(Dataset excerpts)
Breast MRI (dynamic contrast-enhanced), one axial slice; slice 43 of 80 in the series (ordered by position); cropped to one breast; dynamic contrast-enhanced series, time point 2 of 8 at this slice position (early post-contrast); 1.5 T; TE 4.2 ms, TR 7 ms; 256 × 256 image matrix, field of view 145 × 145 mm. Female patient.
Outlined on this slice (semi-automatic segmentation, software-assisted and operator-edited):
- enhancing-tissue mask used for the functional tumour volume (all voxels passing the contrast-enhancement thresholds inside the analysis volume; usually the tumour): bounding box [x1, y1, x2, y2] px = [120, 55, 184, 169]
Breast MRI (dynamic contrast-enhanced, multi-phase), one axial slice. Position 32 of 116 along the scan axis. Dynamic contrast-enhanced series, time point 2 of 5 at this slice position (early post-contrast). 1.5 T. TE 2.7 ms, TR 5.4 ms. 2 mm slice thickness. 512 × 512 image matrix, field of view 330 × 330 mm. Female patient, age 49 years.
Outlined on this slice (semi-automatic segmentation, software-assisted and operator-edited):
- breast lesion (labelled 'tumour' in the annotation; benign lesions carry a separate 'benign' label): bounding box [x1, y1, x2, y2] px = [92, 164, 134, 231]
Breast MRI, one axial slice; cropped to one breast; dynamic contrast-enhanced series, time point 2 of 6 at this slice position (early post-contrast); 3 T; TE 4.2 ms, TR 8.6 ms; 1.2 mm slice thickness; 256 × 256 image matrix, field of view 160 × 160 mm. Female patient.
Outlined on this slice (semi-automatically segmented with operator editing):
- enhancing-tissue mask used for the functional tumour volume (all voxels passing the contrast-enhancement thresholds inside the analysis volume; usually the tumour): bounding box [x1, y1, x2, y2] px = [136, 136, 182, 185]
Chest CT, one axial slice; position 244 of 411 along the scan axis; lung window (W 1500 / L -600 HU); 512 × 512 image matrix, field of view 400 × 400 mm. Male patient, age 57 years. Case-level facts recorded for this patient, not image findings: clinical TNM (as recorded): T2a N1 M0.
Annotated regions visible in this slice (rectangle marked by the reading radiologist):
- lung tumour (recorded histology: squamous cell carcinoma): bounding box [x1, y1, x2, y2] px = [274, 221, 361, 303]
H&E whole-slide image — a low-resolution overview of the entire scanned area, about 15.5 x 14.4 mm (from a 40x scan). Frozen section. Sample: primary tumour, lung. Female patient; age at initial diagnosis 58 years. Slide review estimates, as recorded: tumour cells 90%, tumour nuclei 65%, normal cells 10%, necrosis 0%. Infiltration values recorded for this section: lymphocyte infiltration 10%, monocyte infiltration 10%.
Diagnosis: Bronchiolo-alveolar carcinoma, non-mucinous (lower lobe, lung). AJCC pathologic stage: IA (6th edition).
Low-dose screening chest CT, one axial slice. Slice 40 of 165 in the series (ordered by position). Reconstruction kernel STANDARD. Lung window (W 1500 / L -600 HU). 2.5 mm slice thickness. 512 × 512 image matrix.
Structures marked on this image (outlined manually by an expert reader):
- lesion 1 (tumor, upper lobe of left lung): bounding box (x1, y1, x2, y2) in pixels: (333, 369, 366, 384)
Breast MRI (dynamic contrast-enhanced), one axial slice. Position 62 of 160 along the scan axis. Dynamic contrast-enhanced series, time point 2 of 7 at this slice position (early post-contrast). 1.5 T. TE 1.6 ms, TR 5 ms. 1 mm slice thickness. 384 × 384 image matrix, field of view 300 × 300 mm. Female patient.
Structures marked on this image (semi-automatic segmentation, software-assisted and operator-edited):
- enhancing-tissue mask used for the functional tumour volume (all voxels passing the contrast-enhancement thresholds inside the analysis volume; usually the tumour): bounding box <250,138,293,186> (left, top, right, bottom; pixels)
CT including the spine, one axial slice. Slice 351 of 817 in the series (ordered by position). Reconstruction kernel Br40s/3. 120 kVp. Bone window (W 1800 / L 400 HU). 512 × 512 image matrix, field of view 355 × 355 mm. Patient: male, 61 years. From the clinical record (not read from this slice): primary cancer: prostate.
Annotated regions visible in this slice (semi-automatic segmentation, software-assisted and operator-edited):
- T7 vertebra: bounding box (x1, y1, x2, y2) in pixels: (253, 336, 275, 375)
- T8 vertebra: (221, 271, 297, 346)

WORK TO COMPLETE
Using only the entries above, output the line with "Structures marked on this image (outlined", the line with "- lesion 1 (tumor, upper", and all lines between them, exactly as they stand.

EXERCISE RESULT
Structures marked on this image (outlined manually by an expert reader):
- lesion 1 (tumor, upper lobe of left lung): bounding box (x1, y1, x2, y2) in pixels: (333, 369, 366, 384)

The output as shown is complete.